Abstract: Visualizing Opportunity: Using Community Asset Mapping to Explore Economic Development in Detroit (Society for Social Work and Research 30th Annual Conference Anniversary)

Visualizing Opportunity: Using Community Asset Mapping to Explore Economic Development in Detroit

Schedule:
Saturday, January 17, 2026
Independence BR F, ML 4 (Marriott Marquis Washington DC)
* noted as presenting author
Marya Sosulski, PhD, Associate Professor, Michigan State University, Detroit, MI
Nayan Suryavanshi, MSW, Student, Michigan State University, East Lansing, MI
Nathaniel Nowsch, Student, Michigan State University, East Lansing, MI
Asset mapping is a useful method for determining community strengths, often used in community-driven research, policy, and advocacy efforts for social change. Mapping is frequently used in studies grounded in Asset-Based Community Development (ABCD), especially in places like Detroit with its recent surge of economic development resulting in part from community members effectively advocating for themselves. Detroit’s Motor City Match (MCM) program is a city funded initiative providing grants and other assistance to support Black-owned businesses, women entrepreneurs, and “legacy Detroiters.” Presently, 28 rounds of grants have been completed, and the program has awarded more than 2,146 grants since it began in 2015, via six tracks: Planning, development, design, cash, building/infrastructure, and “community violence intervention.” Over $19 million in grant funds have been awarded to grantees in the cash track since the first round. We use the example of MCM to demonstrate the utility of multi-layer asset mapping in practice, creating asset maps that illustrate and help substantiate claims of the program’s success or failure.
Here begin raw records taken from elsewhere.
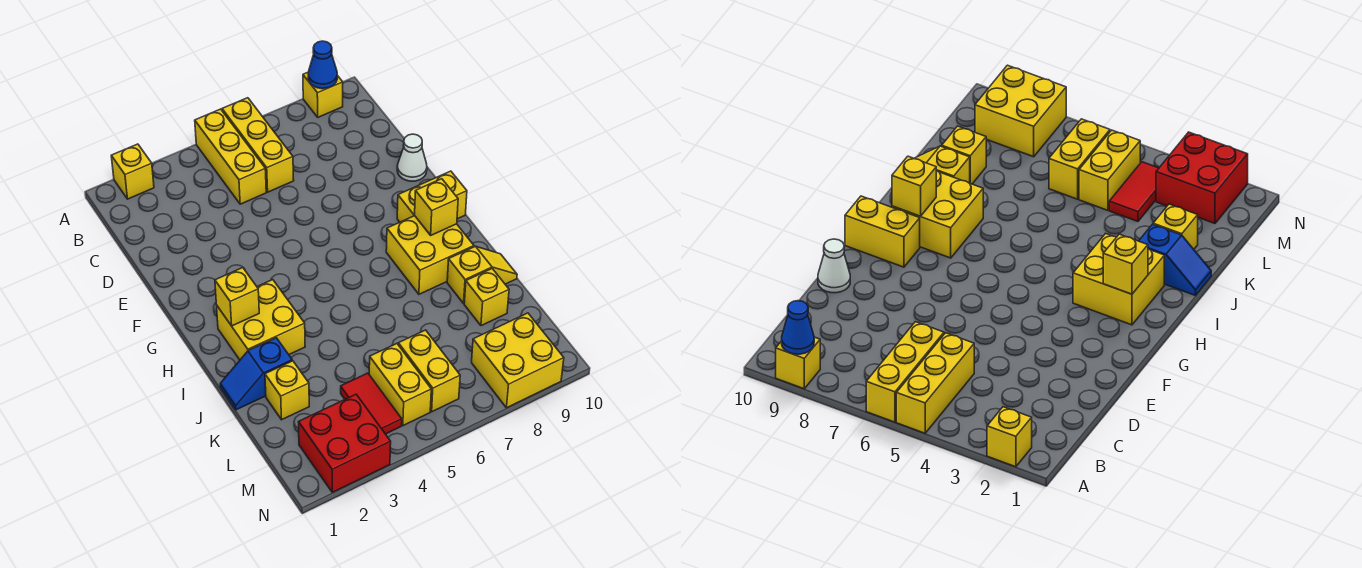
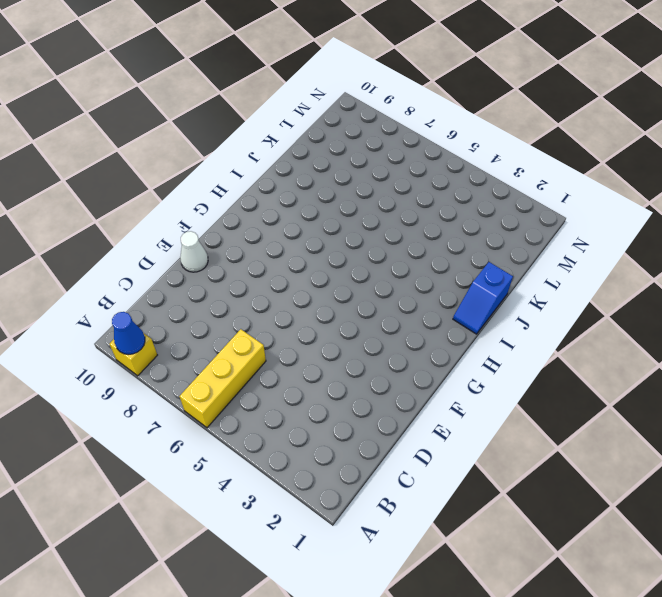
blue 1x2 slope [453,262,513,334] -> blue 1x2 slope turned to [220,338,292,410]
none -> yellow 1x1 brick [111,144,154,199]
none -> yellow 1x3 brick [195,109,266,204]
none -> yellow 1x2 brick [397,171,467,222]

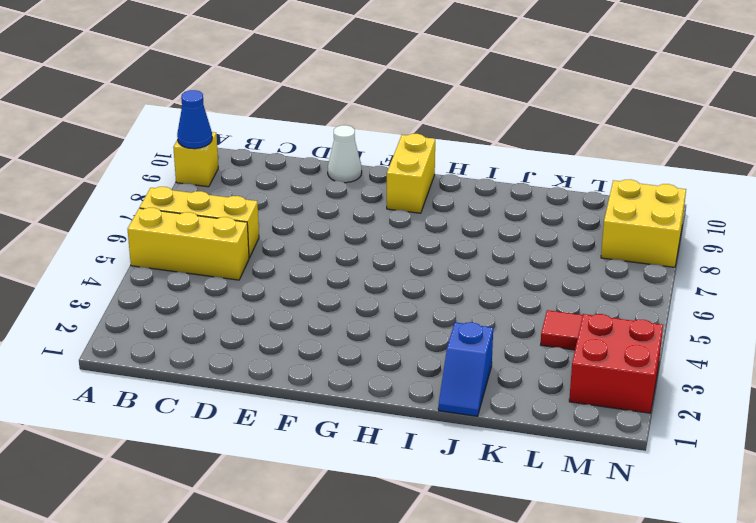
none -> yellow 1x1 brick [111,144,154,199]
none -> yellow 2x2 brick [217,280,305,360]
none -> yellow 2x2 brick [386,216,474,294]

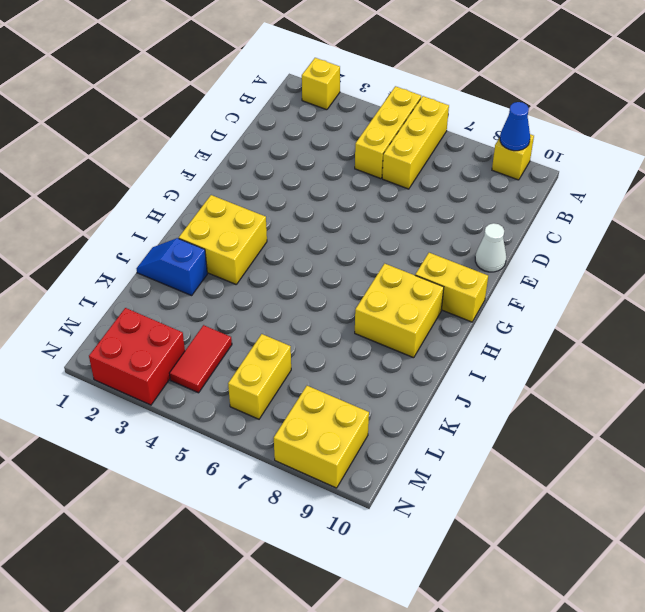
none -> yellow 1x2 slope [447,246,517,303]
none -> yellow 1x1 brick [265,361,309,420]
none -> yellow 1x1 brick [464,269,509,326]

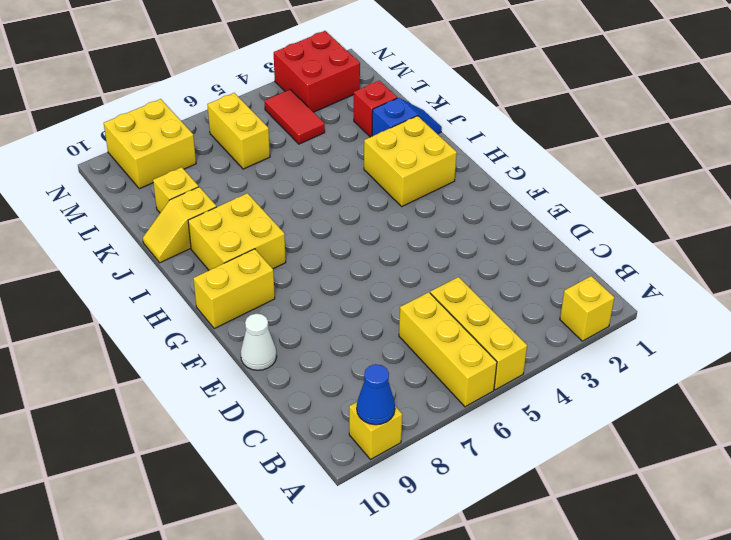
red 1x1 brick [354,81,397,137] -> yellow 1x1 brick [265,361,309,420]
none -> yellow 1x2 brick [369,344,431,426]
none -> yellow 1x1 brick [215,268,259,326]
none -> yellow 1x1 brick [415,179,458,235]

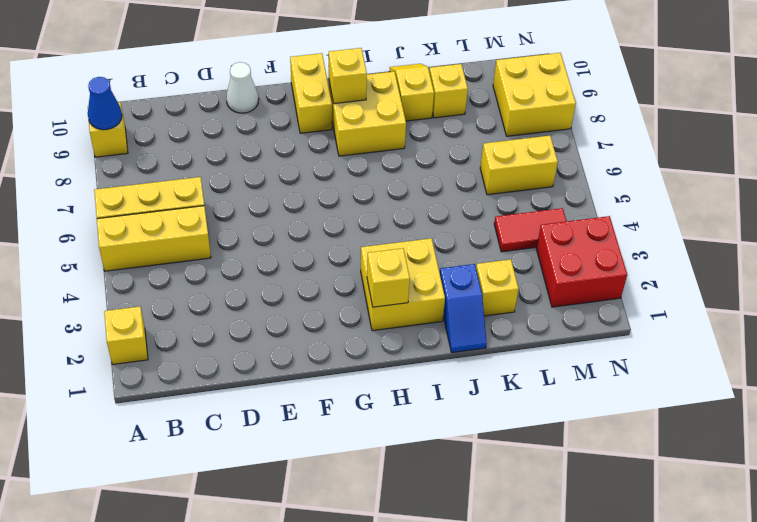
none -> yellow 1x2 brick [369,344,431,426]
Asset mapping is used to facilitate understanding the problem and potential solutions in the context of the community, which is essential to the strengths-based perspective of ABCD. Community asset-mapping is a logical choice for the project, because the MCM program purports to be diverse, inclusive, and community-driven. The data for the project are drawn from publicly available sources about MCM grantees and their businesses, including administrative program data, the businesses’ websites, and news media outlets. The data were mapped using Google Maps; and contextual analysis of surrounding resources provides additional information for interpreting the grantees’ outcomes.

The maps include physical locations of the businesses and information about the economic/capital resources and socio-cultural attributes of the areas in which the businesses are located for a comprehensive picture of the economic, political, and social assets of the neighborhood. The maps show that many businesses are still operating but many others have closed or changed course. Food and beverage businesses are the most common in the program, but there are also a considerable number of lifestyle and beauty and wellness service businesses. There are lower numbers of creative and cultural businesses and spaces, along with community spaces. The maps show many of the businesses are concentrated in main commercial areas such as Woodward Avenue and Livernois Avenue; many of these businesses are near or in Midtown, Downtown and along the Avenue of Fashion District in north central Detroit.

The MCM maps help verify the program’s claims to support historic commercial corridors and Black-owned businesses. But the concentration of grants in existing wealthy areas of the city may undermine the claim to support Detroit neighborhoods and legacy Detroiters. The numbers of businesses closed and not yet open suggest that sustainability may be a problem. Asset mapping illustrates how community resources are used and can be directed in a more inclusive and equitable way to support economic development efforts. It is an effective method for identifying past and current trends and outlining future areas of inquiry.